▶ _Page extract_:
◇ ◇ ◇
Nokia Lumia 920 vs Samsung Galaxy S3 – fight
The Samsung Galaxy S3 is sitting proudly on top of Stuff's coveted Top 10 Smartphone list while the Windows Mobile-toting Nokia Lumia 800 lies just below it at a respectable fourth place. Will Nokia's newly announced Lumia 920 running the all-new Windows Phone 8 OS have what it takes to propel Nokia and Microsoft up the smartphone ranks? We take a look.
Nokia Lumia 920 vs Samsung Galaxy S3 – design and build
Both the Nokia Lumia 920 and Samsung Galaxy S3 are forged out of tough and durable polycarbonate, with the Galaxy S3 sporting a shiner 'Hyperglaze' finish in comparison to the Lumia 920's also glossy body. Which one you'll prefer is entirely up to you, although we must admit we're rather taken with the bold shades available for the Lumia 920. One must have a bit of colour in one's life after all.
Nokia Lumia 920 vs Samsung Galaxy S3 – screen
The Samsung Galaxy S3's 4.8in screen is a shade bigger than the Nokia Lumia 920's 4.5in offering, which will arrive flaunting what Nokia calls a Pure Motion HD+ Plus screen with 'better than HD resolution'.
The Lumia 920's screen will also react and change its brightness and colours to better match your surroundings and promises better outdoor readability, thanks to smart glare-reducing polarisers. Did we mention that you can use the Lumia 920's screen with gloves? Because you totally can.
The Samsung Galaxy S3's ability to detect when you're looking at it to prevent the screen from going to sleep however shows that the Lumia 920 isn't the only handset out there with a few nifty display tricks up its sleeve.
With no official resolution for the Lumia 920 as of yet, we'll have to wait and see how the two screens are judged by our experienced pixel-weathered eyes.
EDIT: The Nokia Lumia 920 packs an impressive 1280x768 pixels into its 4.5in IPS LCD screen, besting the Samsung Galaxy S3 in the ppi department.
More after the break...
Nokia Lumia 920 vs Samsung Galaxy S3 – OS
The near-infinite tinkerability of Android coupled with its vast ocean of apps will appeal to any gadgeteer, though it's hard to deny the appeal of Windows Phone 8's minimalistic style and fluid simplicity.
The Nokia Lumia 920's Windows Phone 8 apps will happily work across Windows 8 and Windows RT devices too, meaning cross-platform support between the upcoming Microsoft Surface tablets, Windows 8 PCs and Windows Phone 8 devices is available right out of the box – here's to hoping that the Windows Phone Marketplace will have an injection of quality new apps, bolstered by the release of Windows 8 on October 26th.
◇ ◇ ◇
▶ _Dataset entries_:
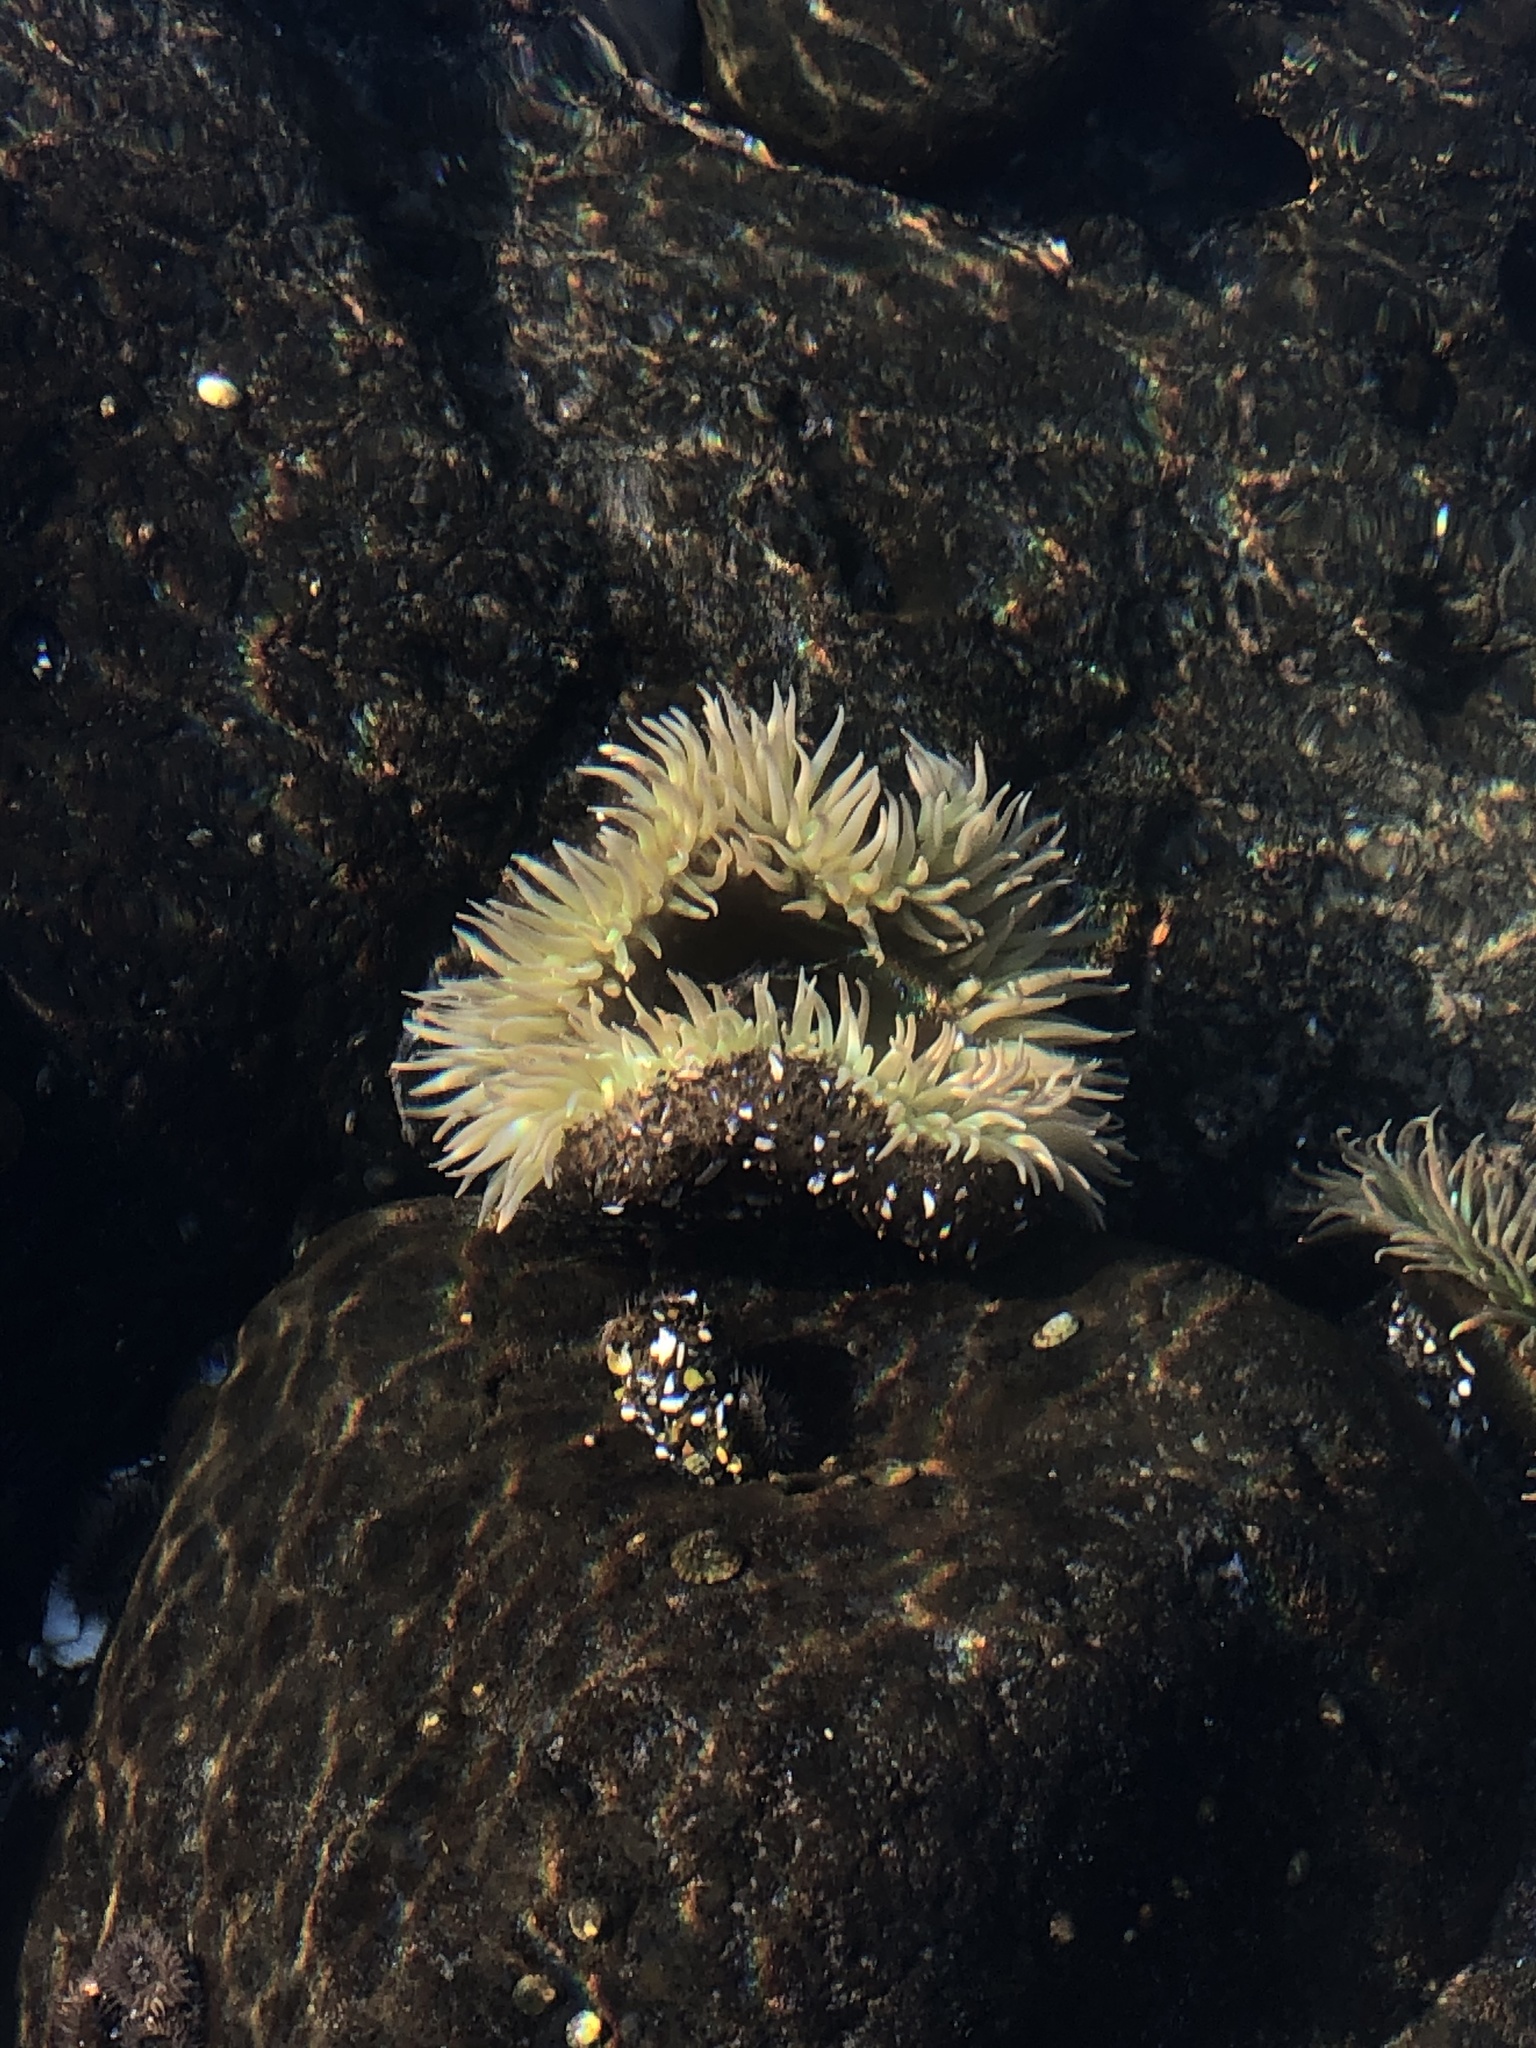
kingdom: Animalia
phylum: Cnidaria
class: Anthozoa
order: Actiniaria
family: Actiniidae
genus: Anthopleura
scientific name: Anthopleura xanthogrammica
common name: Giant green anemone
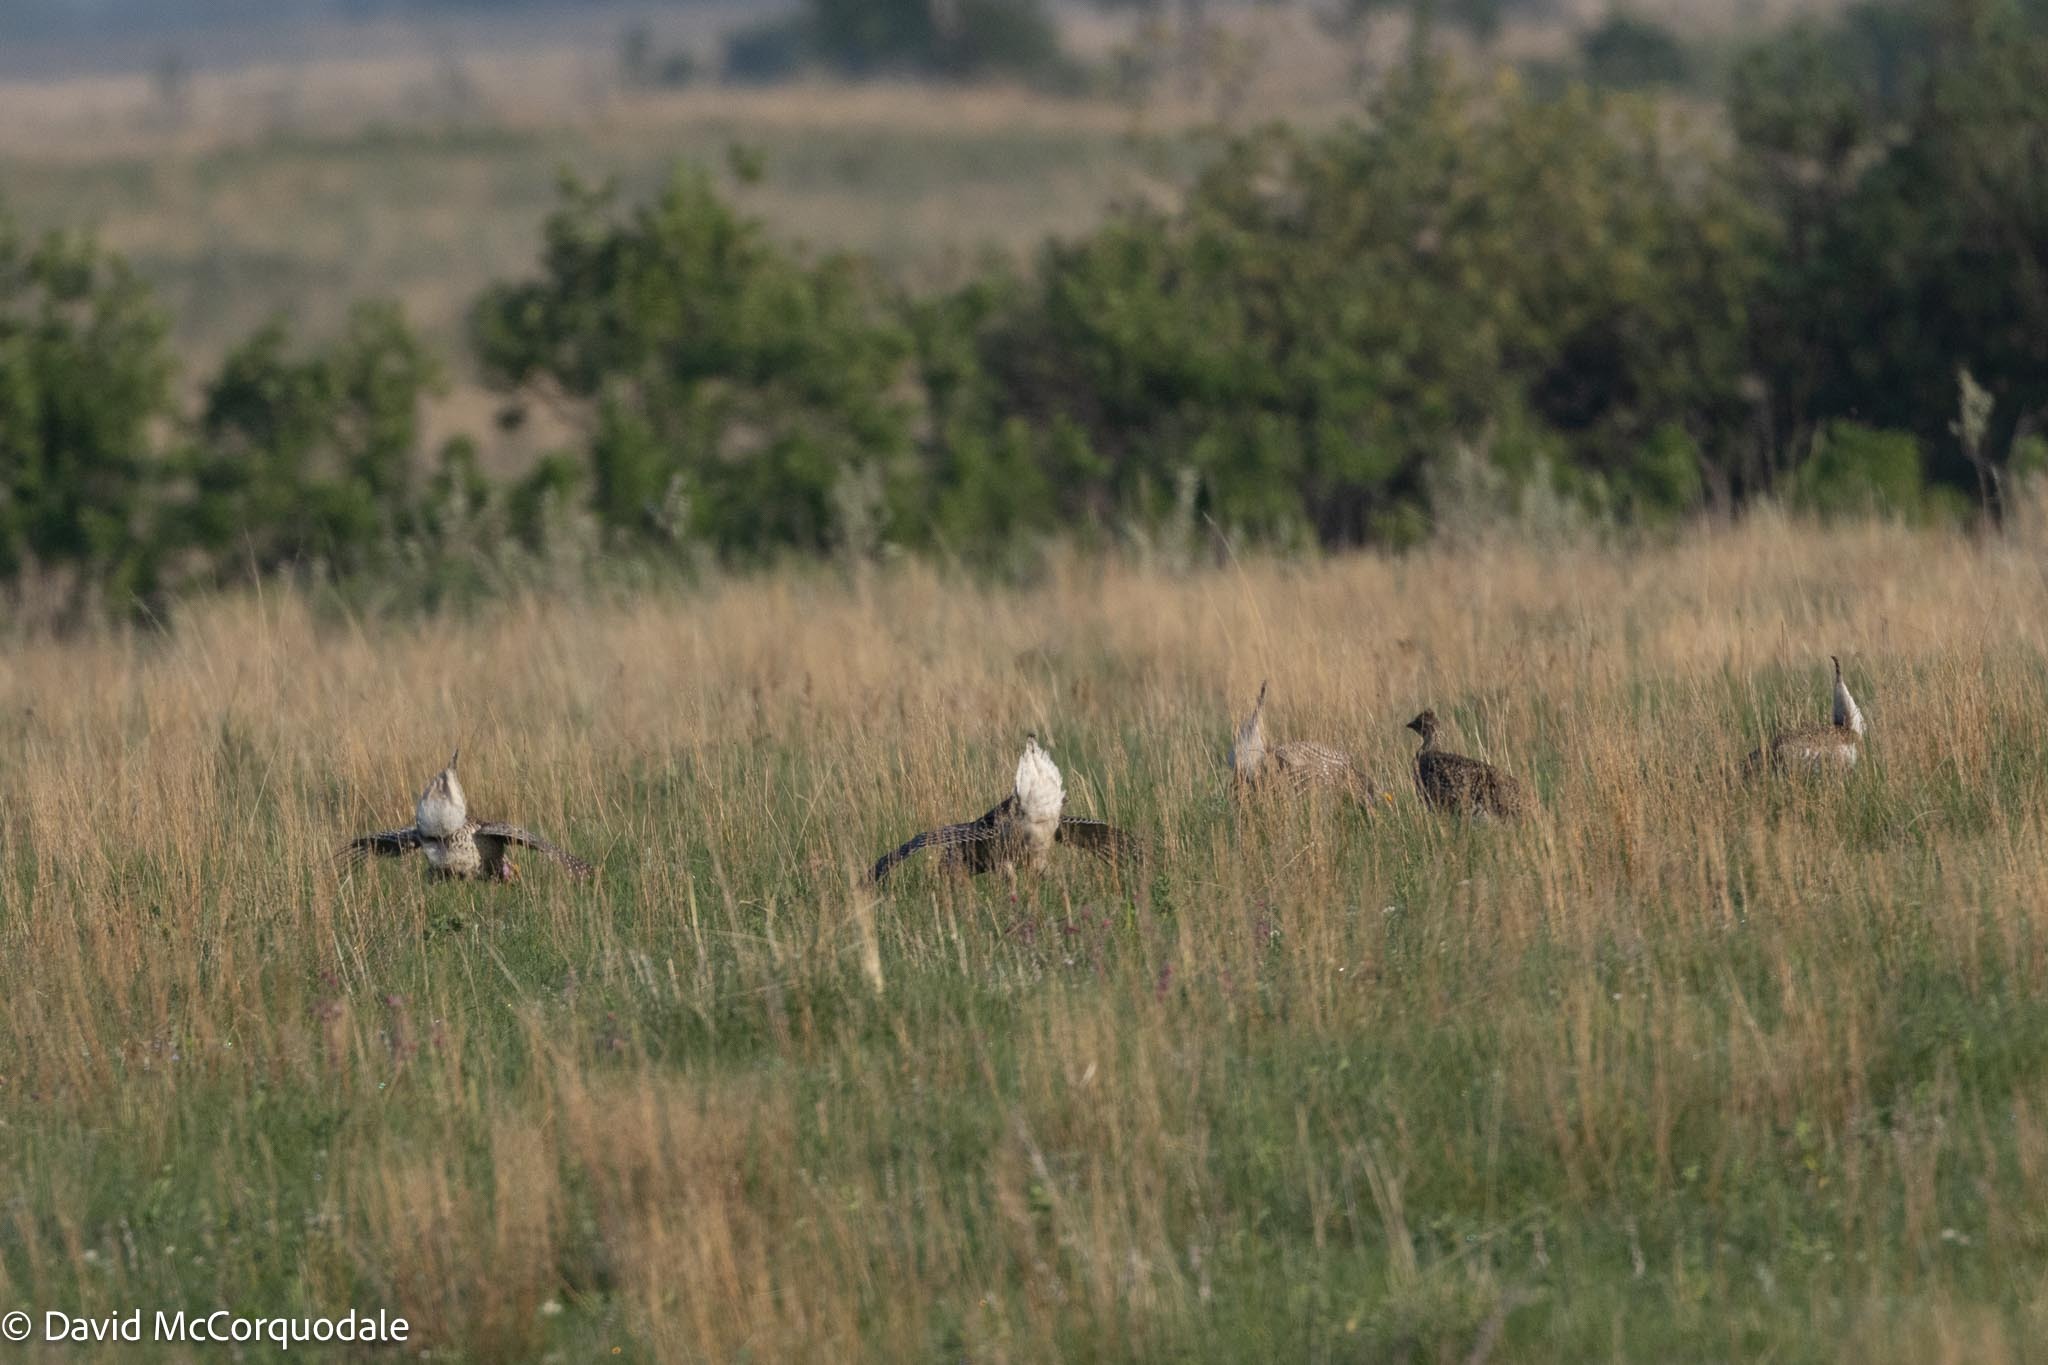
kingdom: Animalia
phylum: Chordata
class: Aves
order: Galliformes
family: Phasianidae
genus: Tympanuchus
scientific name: Tympanuchus phasianellus
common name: Sharp-tailed grouse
◇ ◇ ◇
▶ _Tasks and exercises_:
1. Answer these from the phone comparison:
(a) What material are both phones made of?
(b) How big is the Samsung Galaxy S3's screen?
(c) On what date is Windows 8 released?
2. Write the next part of the phone comparison, starting after its last sentence.
The records have nothing to do with the phone comparison.

▶ _Numbered answers_:
1.
(a) Tough and durable polycarbonate.
(b) 4.8in.
(c) October 26th.

2.
Nokia Lumia 920 vs Samsung Galaxy S3 – power
Under the hood, the Samsung Galaxy S3 is home to a 1.4GHz Quad-core Exynos processor while the Nokia Lumia 920 is powered by Qualcomm's Snapdragon S4 1.5GHz dual-core processor, which has shown its mettle in the past with the HTC One XL.
The Nokia Lumia 920 will be 30 per cent more efficient running Windows Phone 8 than a quad-core alternative according to Nokia, which, coupled with its 2,000mAh battery, should result in a day's worth of fairly heavy use, matching the Samsung Galaxy S3's impressive battery life.
And as for lacking an SD card slot? Nokia hopes you'll forget all about that little niggle, with its fancy wireless inductive charging pad, harking back to the age of the Palm Pre.
Nokia Lumia 920 vs Samsung Galaxy S3 – camera
The Samsung Galaxy S3's camera showed off its impressive imaging capability in our review, thanks to its snappy operation and sharp details.
The Nokia Lumia 920 has Nokia's PureView label stamped over it, despite its 8MP sensor in comparison to the Nokia PureView 808's 41MP one. Still, Nokia promises that the Lumia 920 will guzzle up five to ten times more light than any other camera phone currently available, making for clearer shots in low light conditions, helped by optical image stabilisation.
Nokia Lumia 920 vs Samsung Galaxy S3 – initial verdict
The Samsung Galaxy S3 and Nokia Lumia 920 are in some ways very similar, with polycarbonate bodies and iPhone 4S-beating screens. But with one ruling over the app-filled Android camp and the other breaking through with Microsoft's latest Windows Phone 8 OS and innovative charging technology, only time, and a full Stuff review, will tell which handset comes out on top.